4. Policies governing sports should be based on sound medical knowledge and scientific validity.
5. Policies governing sports should be objective, workable, and practicable; they should also be written, available and equitably enforced.
6. Policies governing the participation of transgender students in sports should be fair in light of the tremendous variation among individuals in strength, size, musculature, and ability.
7. The legitimate privacy interests of all student-athletes should be protected.
8. The medical privacy of transgender students should be preserved.
9. Athletics administrators, staff, parents of athletes, and student-athletes should have access to sound and effective educational resources and training related to the participation of transgender and gender-variant students in athletics.
10. Policies governing the participation of transgender students in athletics should comply with state and federal laws protecting students from discrimination based on sex, disability, and gender identity and expression.

Number 10 effectively warns-off states from excluding transgender athletes’ participation in sports, according to their self-professed “gender identity.”  Where a state takes such a step — which the NCAA will view as a violation of federal law on the subject — that state’s athletic teams are at risk of non-compliance with NCAA rules.

Why do I suspect this is a reason behind Gov. Noem’s expression of reluctance?  Here is what she wrote on Twitter:

She is bending to the reality that the NCAA could sanction South Dakota universities obligated to follow South Dakota law, should she sign the legislation as written to include university athletics.

The NCAA has pointed to laws in Idaho and North Carolina as excuses to pull NCAA sanctioned events from those states. The next step in forcing compliance with the NCAA’s policy would be to preclude teams from offending states from participating in NCAA sanctioned events.

The NCAA is not a government body. It is nothing more than an “Association” — a voluntary membership organization of colleges and universities who AGREE to belong as members, and by virtue of that agreement make themselves subject to the rules and policies of the “Association” adopted by the members.

Information supplied:
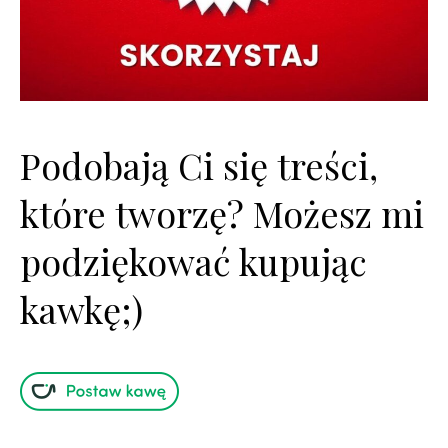
Podobają Ci się treści,
które tworzę? Możesz mi
podziękować kupując
kawkę;)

The task: Duplicate the portion of the passage on NCAA transgender athlete policies above, between "She is bending" and "NCAA sanctioned events.", inclusive.

Task solution:
She is bending to the reality that the NCAA could sanction South Dakota universities obligated to follow South Dakota law, should she sign the legislation as written to include university athletics.

The NCAA has pointed to laws in Idaho and North Carolina as excuses to pull NCAA sanctioned events from those states. The next step in forcing compliance with the NCAA’s policy would be to preclude teams from offending states from participating in NCAA sanctioned events.